◆ EXERCISE DETAILS: Extract the text of the records below verbatim, reproducing every line in its original order and omitting the pictures.

....

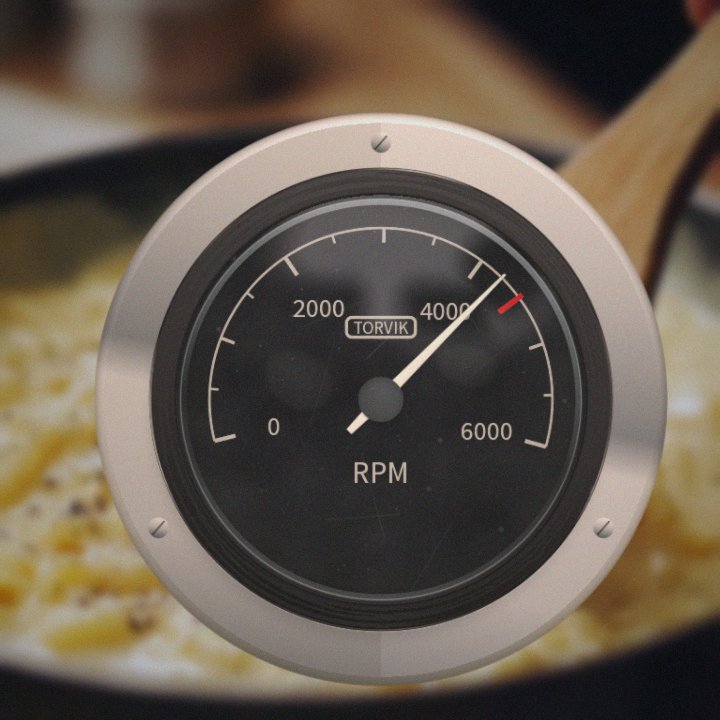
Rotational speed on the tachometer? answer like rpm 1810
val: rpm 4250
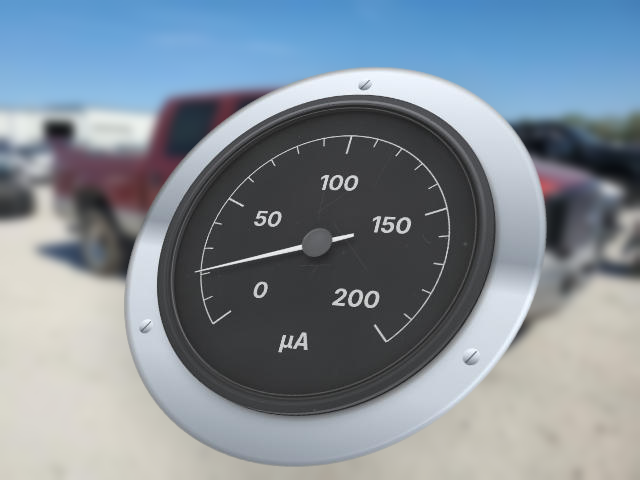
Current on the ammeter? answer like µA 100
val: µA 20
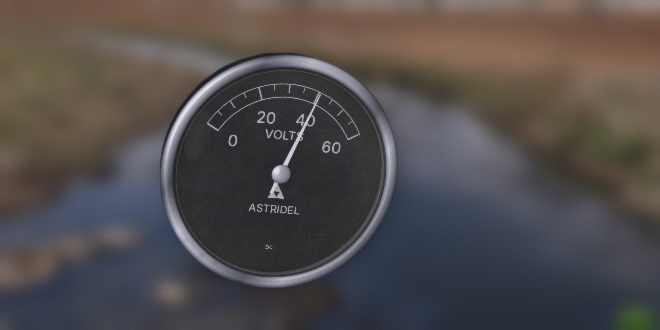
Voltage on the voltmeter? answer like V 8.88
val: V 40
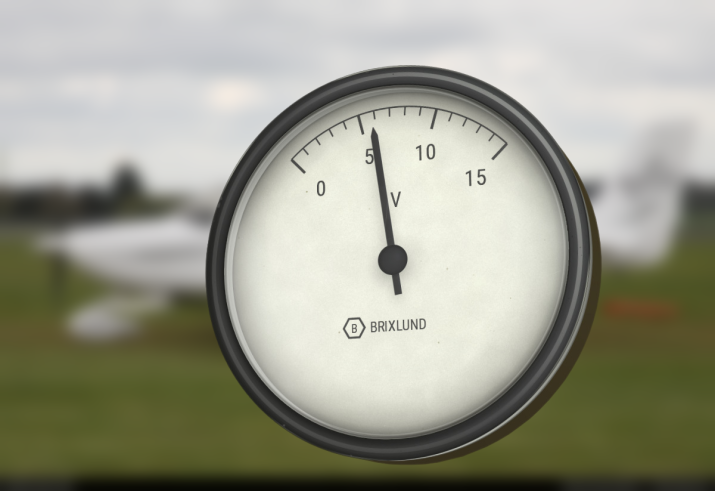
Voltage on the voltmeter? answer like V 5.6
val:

....

◆ TASK ANSWER:
Rotational speed on the tachometer? answer like rpm 1810
val: rpm 4250
Current on the ammeter? answer like µA 100
val: µA 20
Voltage on the voltmeter? answer like V 8.88
val: V 40
Voltage on the voltmeter? answer like V 5.6
val:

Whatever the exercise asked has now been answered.